Each year, October is designated as Breast Cancer Awareness month. Women of all ages can develop this devastating cancer, but it does become more common as we grow older. Breast cancer is the most common form of cancer in the world, responsible for 458,000 deaths worldwide each year.

Currently, research has yet to pinpoint the exact causes of most cases of breast cancer. Genetic links have been discovered in a minority of cases, but for most patients, the cause is unknown. Therefore, awareness focuses on prevention and early recognition of the disease. When caught early, breast cancer is treatable and survivable.

Warning signs of breast cancer include: 

  • A change in how your breasts look and feel
  • A change in the appearance or feeling of your nipples
  • Nipple discharge
  • Lumps, hard knots, or thickening in breast tissue
  • Swelling, warmth, redness, or darkening of breast tissue
  • Dimpling or puckering of the skin on the breast
  • A change in the size or shape of your breasts
  • A rash or sore on the nipple
  • Nipple or other part of the breast “pulls in”
  • A new pain on the breasts that does not go away

It is important to note that these symptoms can appear in one or both breasts. Also, though it is much more rare, men can contract breast cancer too!

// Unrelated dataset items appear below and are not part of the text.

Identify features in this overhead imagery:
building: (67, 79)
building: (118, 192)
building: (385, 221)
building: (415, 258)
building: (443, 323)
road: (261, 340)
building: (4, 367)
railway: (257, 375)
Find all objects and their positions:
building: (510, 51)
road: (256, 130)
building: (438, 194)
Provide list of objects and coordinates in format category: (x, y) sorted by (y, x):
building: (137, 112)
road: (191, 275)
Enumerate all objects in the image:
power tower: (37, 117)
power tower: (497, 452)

Please know that if these symptoms appear, they do not automatically signal breast cancer. In fact, a more benign and simple condition is more often to blame. Regardless, it is important to report these symptoms to your healthcare provider immediately, so that the possibility of breast cancer can be ruled out.

Early detection is key. Routine screenings for breast cancer are perhaps even more important than learning the potential signs. With regular preventive screenings, we can often identify the development of cancer early in the process, before symptoms even appear. The American Cancer Society recommends mammography every two years for women over age 55, or annually if you have reason to be concerned about cancer (due to family history or other factors).

Talk to your healthcare provider about your own risk of breast cancer, which can vary according to genetics and lifestyle factors. Schedule a mammogram if you haven’t had one in the past two years, and please do follow your physician’s advice regarding cancer prevention.